• Assigned task: A single number is the answer here: how many lines below include "index"?

(Raw data Opens)

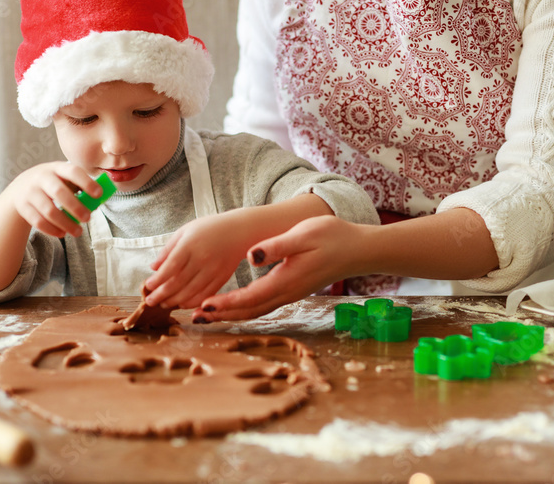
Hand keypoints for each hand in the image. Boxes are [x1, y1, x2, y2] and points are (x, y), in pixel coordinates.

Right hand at [7, 162, 101, 238]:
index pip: (73, 171)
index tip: (99, 194)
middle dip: (75, 207)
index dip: (86, 182)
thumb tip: (96, 203)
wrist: (20, 187)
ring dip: (66, 223)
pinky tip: (62, 233)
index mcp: (57, 168)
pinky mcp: (23, 206)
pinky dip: (52, 229)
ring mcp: (30, 192)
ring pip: (48, 210)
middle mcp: (41, 177)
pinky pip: (38, 221)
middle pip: (59, 192)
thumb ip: (80, 188)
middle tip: (88, 218)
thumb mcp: (63, 179)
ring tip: (78, 232)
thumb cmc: (52, 184)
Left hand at [144, 211, 253, 309]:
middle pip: (178, 282)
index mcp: (190, 244)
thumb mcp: (185, 231)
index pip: (170, 267)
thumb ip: (168, 249)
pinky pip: (205, 294)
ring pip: (191, 292)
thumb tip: (153, 267)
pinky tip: (182, 303)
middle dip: (162, 294)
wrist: (239, 231)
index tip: (148, 286)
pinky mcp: (222, 278)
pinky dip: (192, 302)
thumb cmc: (210, 229)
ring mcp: (213, 269)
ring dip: (175, 300)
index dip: (158, 280)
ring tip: (164, 304)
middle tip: (151, 301)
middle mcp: (202, 258)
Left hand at [192, 216, 370, 321]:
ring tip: (207, 315)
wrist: (359, 250)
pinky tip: (235, 306)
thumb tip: (251, 256)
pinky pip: (264, 305)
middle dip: (221, 315)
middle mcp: (287, 292)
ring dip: (231, 315)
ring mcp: (291, 294)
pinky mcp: (293, 290)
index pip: (249, 298)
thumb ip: (276, 247)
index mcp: (286, 280)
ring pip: (256, 311)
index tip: (203, 306)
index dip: (225, 304)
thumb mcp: (303, 236)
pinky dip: (245, 309)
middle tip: (195, 317)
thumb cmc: (333, 238)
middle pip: (249, 311)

(Raw data Closes)

• Response: 12